PROBLEM REQUIREMENTS >>
If a line in the records below holds the word "space", copy it.

RECORDS PROVIDED >>
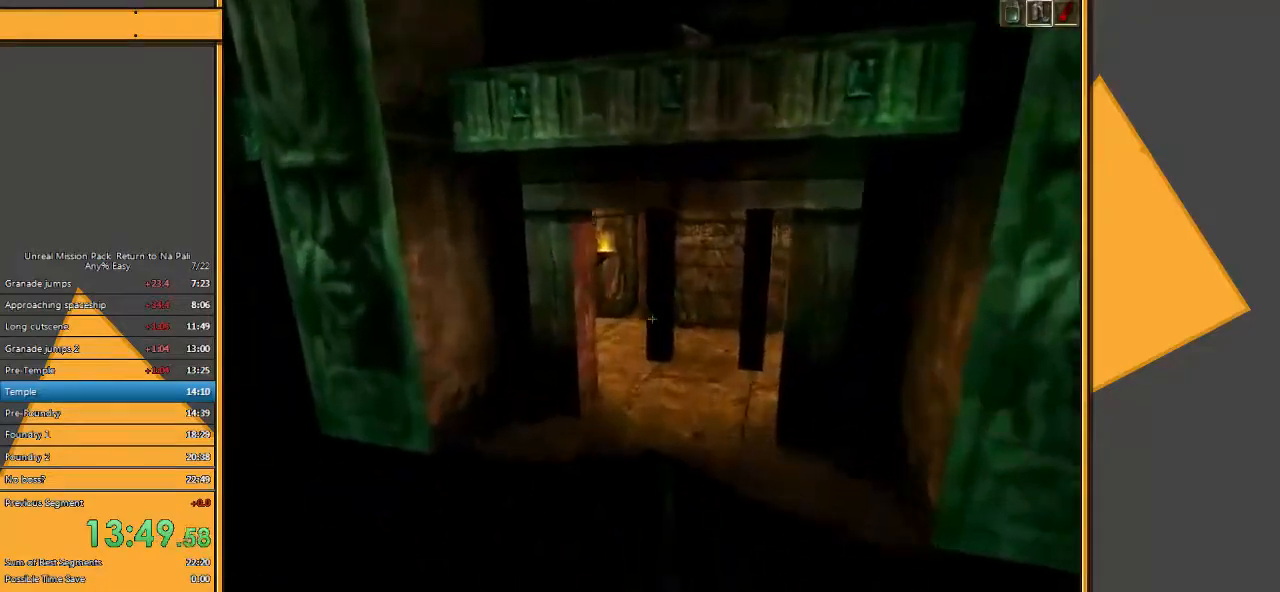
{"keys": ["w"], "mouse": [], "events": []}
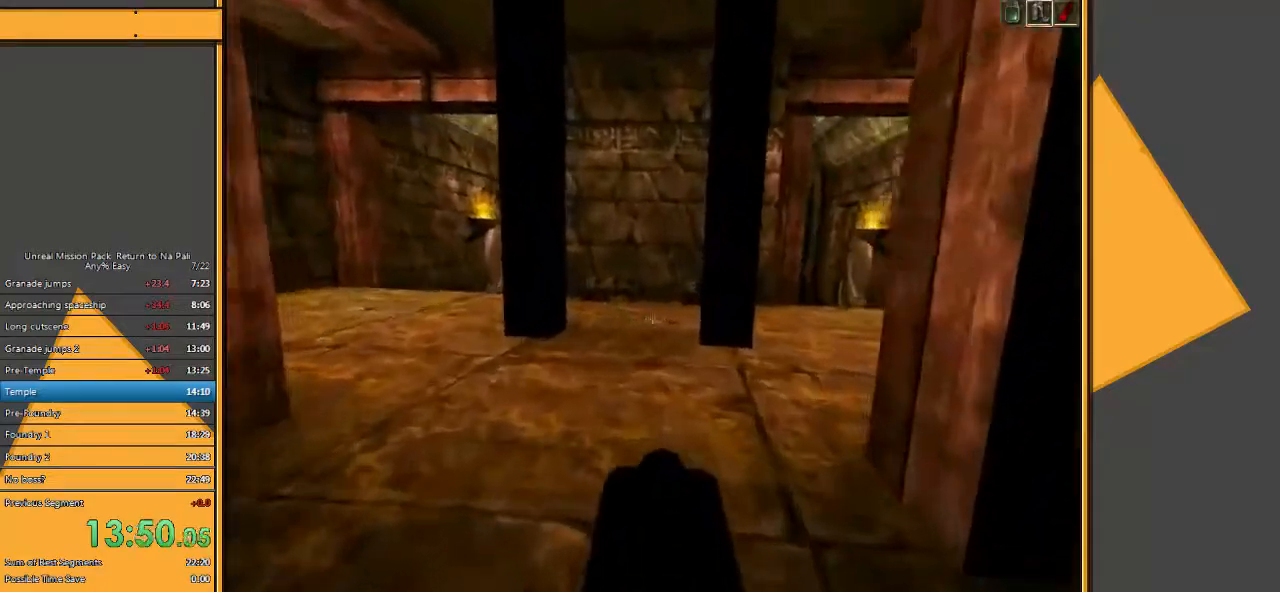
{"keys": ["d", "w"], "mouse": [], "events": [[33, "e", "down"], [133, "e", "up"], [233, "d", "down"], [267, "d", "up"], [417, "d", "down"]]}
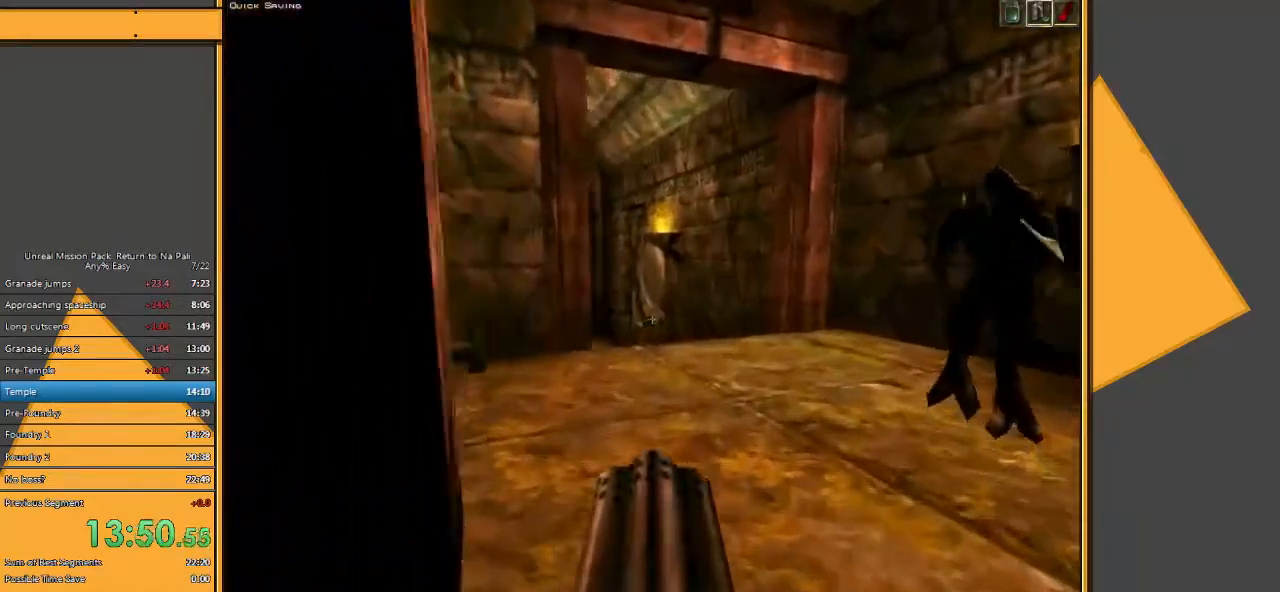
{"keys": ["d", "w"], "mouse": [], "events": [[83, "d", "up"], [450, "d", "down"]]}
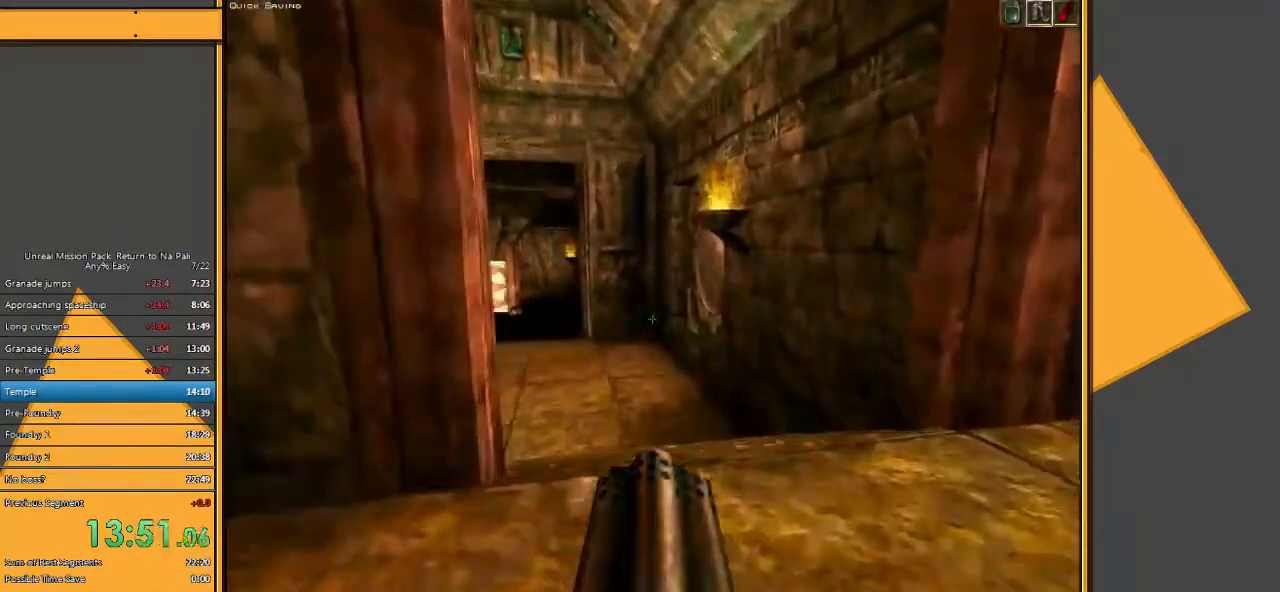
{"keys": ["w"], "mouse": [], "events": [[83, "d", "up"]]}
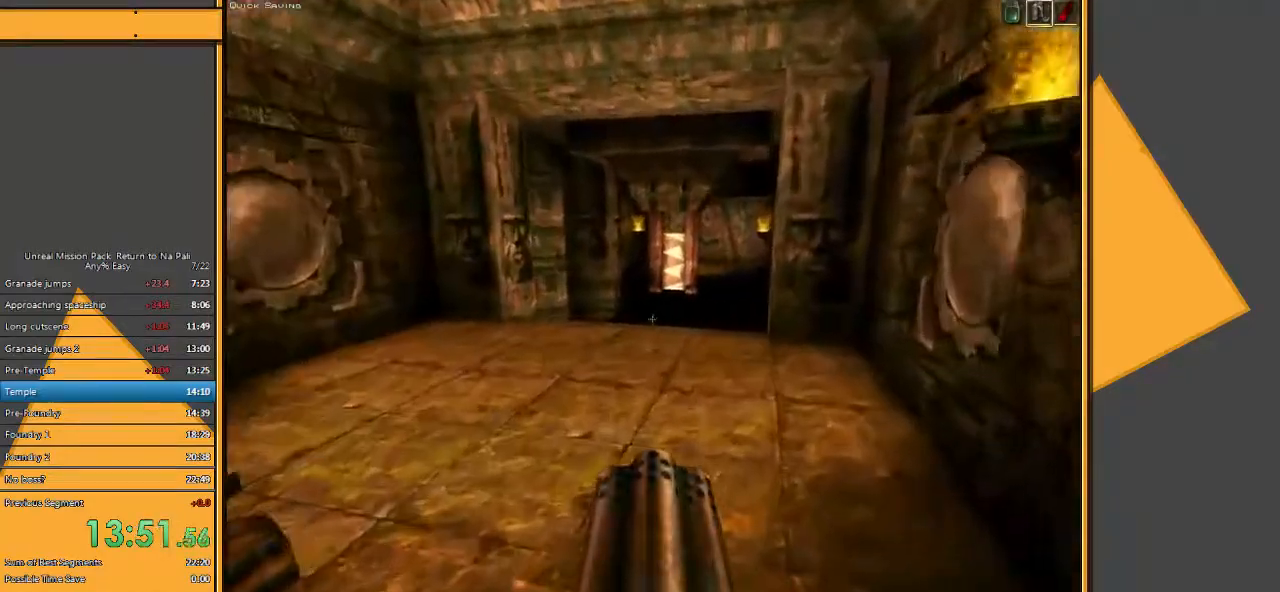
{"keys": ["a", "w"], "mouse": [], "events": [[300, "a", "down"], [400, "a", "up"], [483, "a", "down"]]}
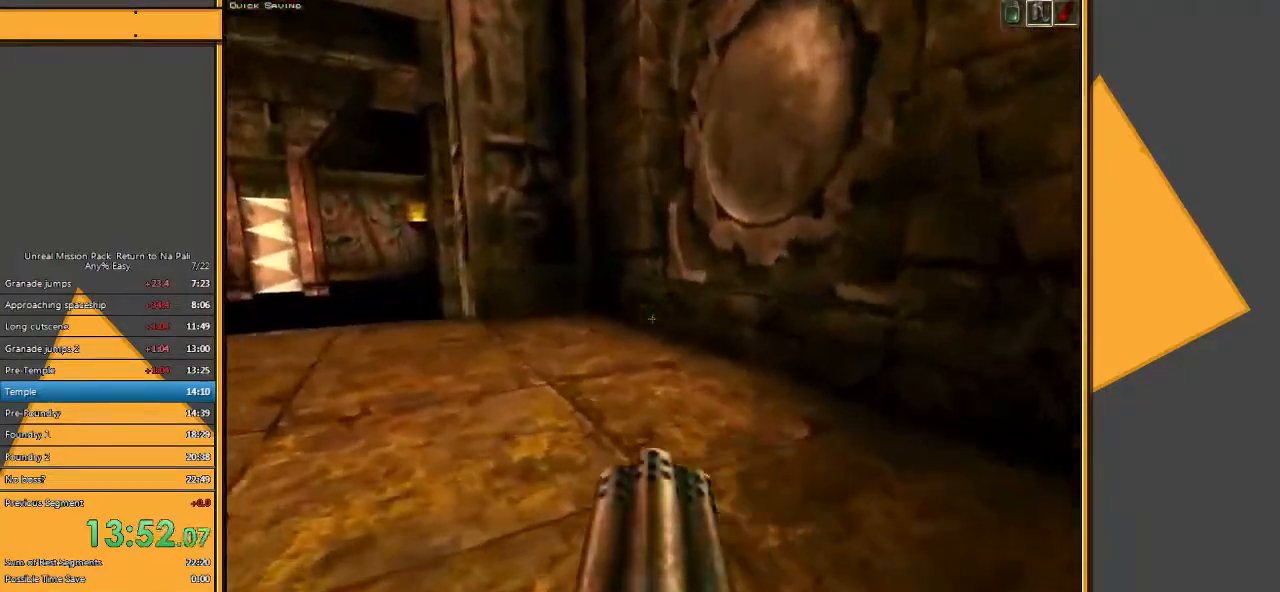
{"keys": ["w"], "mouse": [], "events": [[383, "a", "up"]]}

==

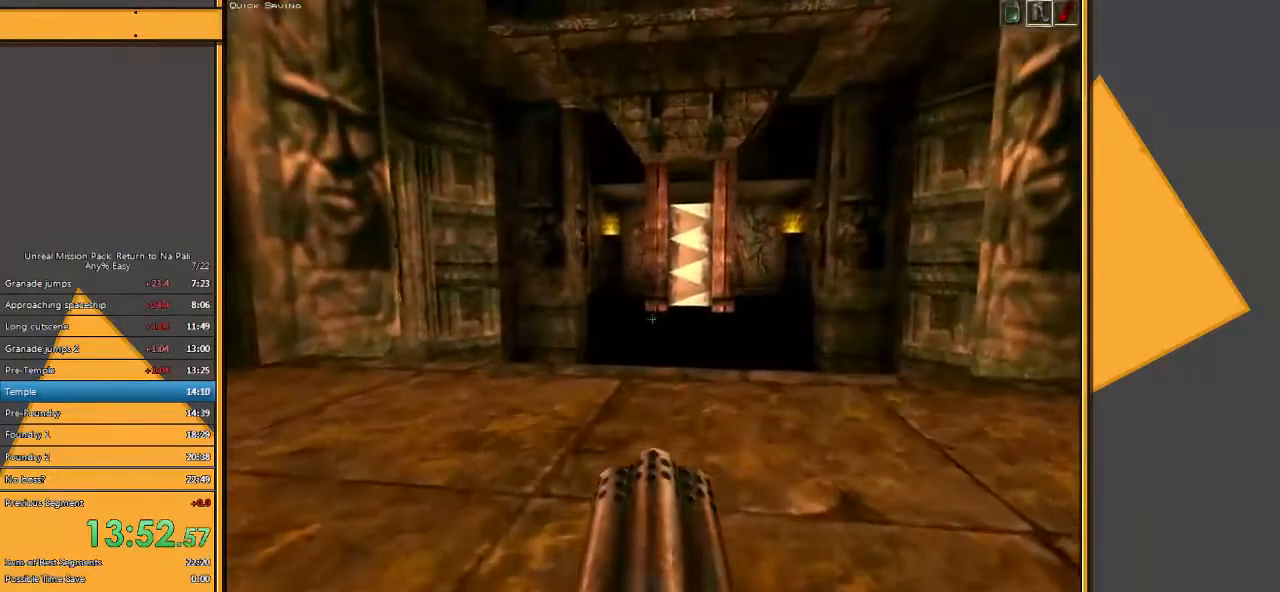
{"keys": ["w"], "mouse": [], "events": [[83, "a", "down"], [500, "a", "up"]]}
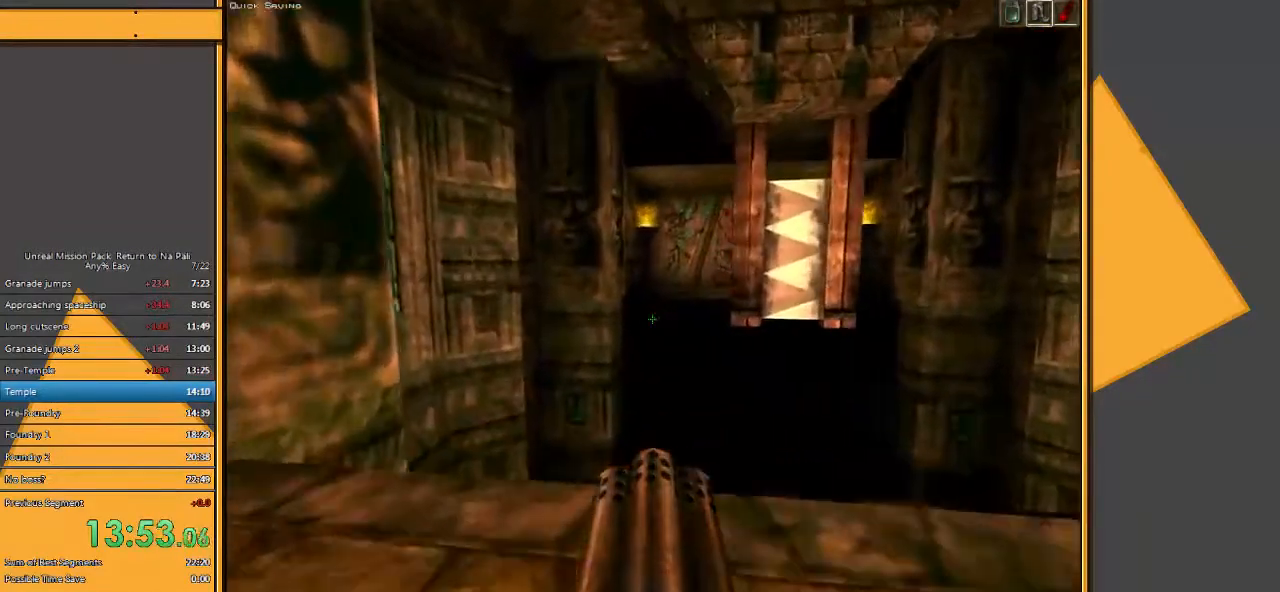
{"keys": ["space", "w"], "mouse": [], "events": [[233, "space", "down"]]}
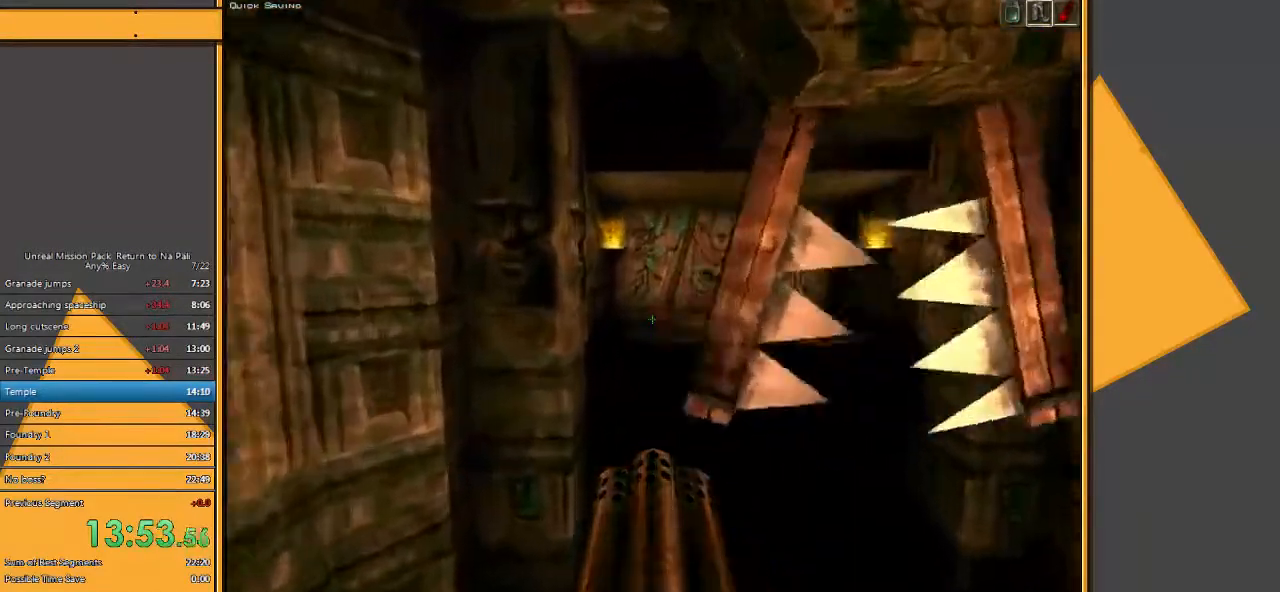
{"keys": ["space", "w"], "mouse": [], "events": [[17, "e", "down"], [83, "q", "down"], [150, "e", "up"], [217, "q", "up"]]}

WORKED SOLUTION >>
{"keys": ["space", "w"], "mouse": [], "events": [[233, "space", "down"]]}
{"keys": ["space", "w"], "mouse": [], "events": [[17, "e", "down"], [83, "q", "down"], [150, "e", "up"], [217, "q", "up"]]}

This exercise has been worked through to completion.